Saturday, July 25, 2015

Allah Mengasihi Pendosa, tetapi Membenci Dosanya?

Dalam menyikapi isu LGBTQ (lagi!), banyak orang Kristen yang kemudian mengambil posisi begini: “Kami membuka tangan dan tidak membenci kaum homoseksual.  Kami membuka tangan untuk mereka ke dalam persekutuan kami, walau kami membenci perbuatan homoseksual mereka.  Sama seperti Allah yang mengasihi pendosa tetapi membenci tindakan dosanya, maka kami mengasihi kaum homoseksual tetapi membenci tindakan dosanya.”  Kira-kira seperti itu.

Sebuah tuturan yang saleh, suatu kesalehan yang dilambari dengan itikad baik dan tujuan yang mulia untuk mengasihi sesama dan merangkul mereka, dengan maksud untuk memperbaiki mereka guna hidup dalam tujuan dan kekudusan yang Allah kehendaki.  Mari kita perhatikan lebih dekat, kalau pernyataan itu disusun ulang, bisa didapat proposisi seperti ini:

Karena Allah mengasihi orang berdosa, tetapi membenci dosanya; dan
Karena Allah mengasihi kaum gay, tetapi membenci perilaku homoseksualnya.
Maka kami pun mengasihi kaum LGBTQ, tetapi membenci perilaku dan orientasi seksualnya yang menyimpang.

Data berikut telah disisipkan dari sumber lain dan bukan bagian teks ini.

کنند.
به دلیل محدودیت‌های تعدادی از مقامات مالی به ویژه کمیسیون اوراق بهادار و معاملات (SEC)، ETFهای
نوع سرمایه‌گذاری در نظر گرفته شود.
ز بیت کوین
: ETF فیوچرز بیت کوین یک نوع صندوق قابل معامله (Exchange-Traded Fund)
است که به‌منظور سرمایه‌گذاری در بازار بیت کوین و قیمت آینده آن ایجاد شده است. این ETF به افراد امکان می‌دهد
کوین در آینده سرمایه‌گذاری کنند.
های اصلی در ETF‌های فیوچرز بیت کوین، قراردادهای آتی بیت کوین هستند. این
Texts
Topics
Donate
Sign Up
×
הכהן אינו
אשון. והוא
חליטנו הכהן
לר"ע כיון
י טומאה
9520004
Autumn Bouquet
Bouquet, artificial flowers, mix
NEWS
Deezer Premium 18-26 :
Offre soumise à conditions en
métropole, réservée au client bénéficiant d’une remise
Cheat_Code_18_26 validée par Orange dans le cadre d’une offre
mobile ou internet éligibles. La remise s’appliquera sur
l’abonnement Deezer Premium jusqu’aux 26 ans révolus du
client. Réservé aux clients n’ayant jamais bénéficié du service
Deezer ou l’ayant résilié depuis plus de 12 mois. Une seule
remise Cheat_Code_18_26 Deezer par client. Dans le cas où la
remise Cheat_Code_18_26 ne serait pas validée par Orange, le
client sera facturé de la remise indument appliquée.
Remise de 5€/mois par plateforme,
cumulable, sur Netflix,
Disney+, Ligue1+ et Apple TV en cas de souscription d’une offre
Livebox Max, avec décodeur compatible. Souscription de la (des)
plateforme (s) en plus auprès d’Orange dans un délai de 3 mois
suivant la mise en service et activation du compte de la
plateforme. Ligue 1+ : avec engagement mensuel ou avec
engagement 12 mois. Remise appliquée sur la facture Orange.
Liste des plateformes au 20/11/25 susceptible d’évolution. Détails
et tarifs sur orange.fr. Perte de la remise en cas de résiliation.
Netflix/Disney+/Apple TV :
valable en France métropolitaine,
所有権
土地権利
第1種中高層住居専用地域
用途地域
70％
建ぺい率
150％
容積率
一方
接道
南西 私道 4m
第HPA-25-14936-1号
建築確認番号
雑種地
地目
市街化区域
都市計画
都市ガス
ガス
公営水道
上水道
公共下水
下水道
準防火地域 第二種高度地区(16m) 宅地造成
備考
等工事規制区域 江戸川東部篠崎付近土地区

Tapi . . . sungguhkah?  Benarkah?  Dan, mungkinkah?  Apakah pernyataan ini sesuai dengan ajaran Injili?  Apakah firman Allah mengajarkan doktrin seperti ini?  Saya akan tunjukkan bahwa pernyataan Allah itu mengasihi orang berdosa tetapi membenci dosanya tidak menunjukkan kebenaran Injil dan ketulusan kesalehan.  Paling tidak ada tiga poin alasan:

1. Jika kita percaya pernyataan di atas, mari kita jujur: Ketika kita melihat seorang gay atau lesbian masuk ke dalam gereja kita, perasaan apa yang akan segera keluar terlebih dulu?  Benci ataukah kasih?  Welas asih atau jijik?  Dapatkah kita benar-benar mengasihinya sebagai pribadi yang utuh sementara di mata kita dia bertindak dosa?  Bagaimana kita mendefinisikan orang itu?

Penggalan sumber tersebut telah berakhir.